2018 Infra – Voyons Voir
Infra, archéologie du corps ou comment les gestes bâtissent
En collaboration avec le musée Terra Amata à Nice, Charlotte Pringuey-Cessac propose, à l’occasion de sa résidence Voyons Voir, une installation in situ réalisée dans le parc du centre d’art de Châteauvert. INFRA compose un véritable parcours géographique, géométrique et gestuel, conçues à partir de pièces préhistoriques moulées en béton noir : outils taillés en pierre et Vénus.
Entre les mains de Charlotte Pringuey-Cessac, le temps n’existe plus vraiment. Elle l’évince d’un geste et le recrée d’un autre. Un jeu qu’elle reproduit continuellement dans ses œuvres qui ne cessent de questionner la mémoire et la trace. Charlotte est, en quelque sorte, une âme d’archéologue dans le corps d’une artiste. Sa réflexion et son geste se rejoignent dans la précision mais aussi dans le plaisir de l’inattendu. L’inattendu, comme ce jour dans la grotte de Chauvet, où une découverte l’a profondément marquée : des gestes humains saisis dans la glaise, vieux de plus de 35 000 ans, semblent avoir été réalisés dans l’instant. L’humidité ambiante du site, conservant la terre fraîche, efface ainsi toute notion de temporalité.

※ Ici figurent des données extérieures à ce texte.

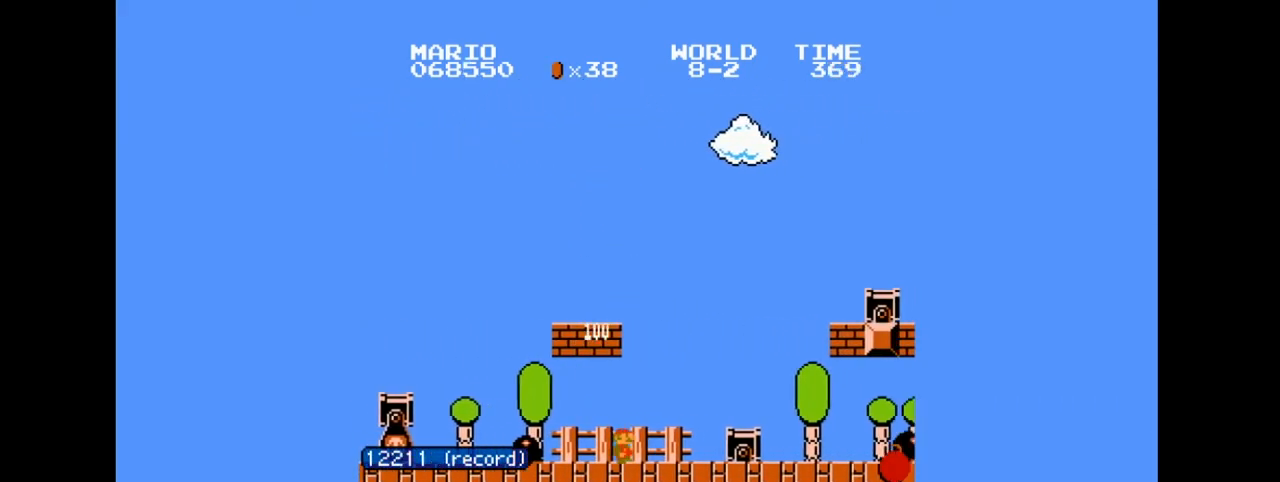
{"buttons": ["B", "DPAD_RIGHT"], "events": []}
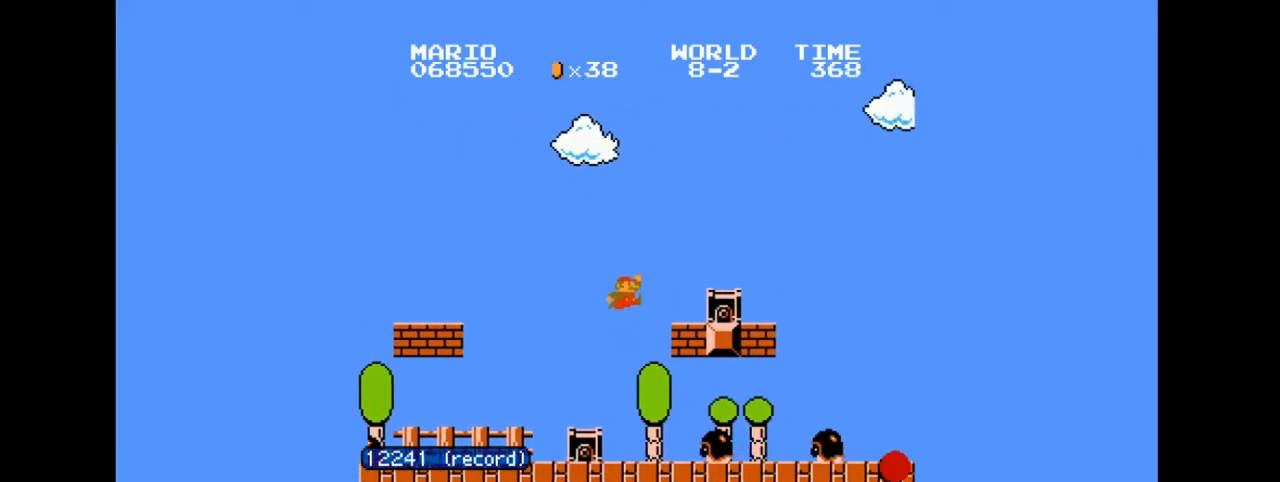
{"buttons": ["B", "DPAD_RIGHT"], "events": []}
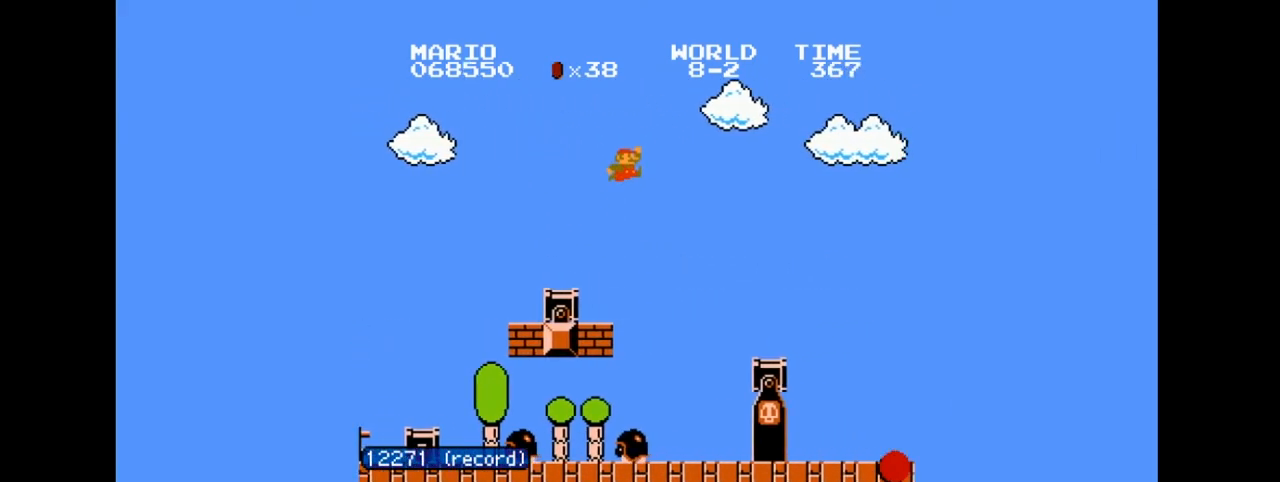
{"buttons": ["B", "DPAD_RIGHT"], "events": []}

L’œuvre INFRA est l’aboutissement d’un long travail de réflexion à propos de l’empreinte que laisse le corps dans toutes matières. Qu’il y soit façonné ou qu’il façonne, maîtrisé ou spontané, il est toujours perceptible. On le retrouve aussi bien dans la technique artisanale, dans la recherche artistique ou tout simplement dans notre quotidien. Charlotte Pringuey-Cessac nous renvoie donc à cette idée duchampienne de l’inframince, représentant un intervalle durant lequel nous passons d’un état à un autre. La chaise, sur laquelle nous étions assis il y a quelques minutes, est encore chaude, parfois légèrement creusée par la simple présence d’un autre corps. L’inframince symbolise une présence fantôme, un instant terminé mais encore perceptible.
Cette notion de l’inframince, l’artiste la transpose dans la pièce INFRA qui a pour référence les premières architectures funéraires : les dolmens (apparues il y a 5 000 ans). Ces tombes en pierres sèches et/ou en dalles, formées d’une ou plusieurs chambres, ont une architecture très élaborée ayant pour fonction de protéger au mieux les défunts de la pluie et des carnassiers. On retrouve sur les murs de la sépulture des ornements de figures abstraites, formes géométriques, symboles de fécondité (les vénus) ou symboles phalliques protecteurs (bifaces, choppers, chopping tools et nucléi).
Dans INFRA, chaque étape est réfléchie comme un geste indépendant et prenant part à l’ensemble de la pièce (Terre creusée puis aplanie ; travail au cordeau ; sable tassé ; construction de coffrages en bois, …). Les 250 dalles différentes, moulées en béton noir dans des coffrages en bois, viennent former le sol circulaire d’une construction disparue. En son centre, un simple point, métaphore d’un nombril du monde, là où tout s’achève et où tout commence.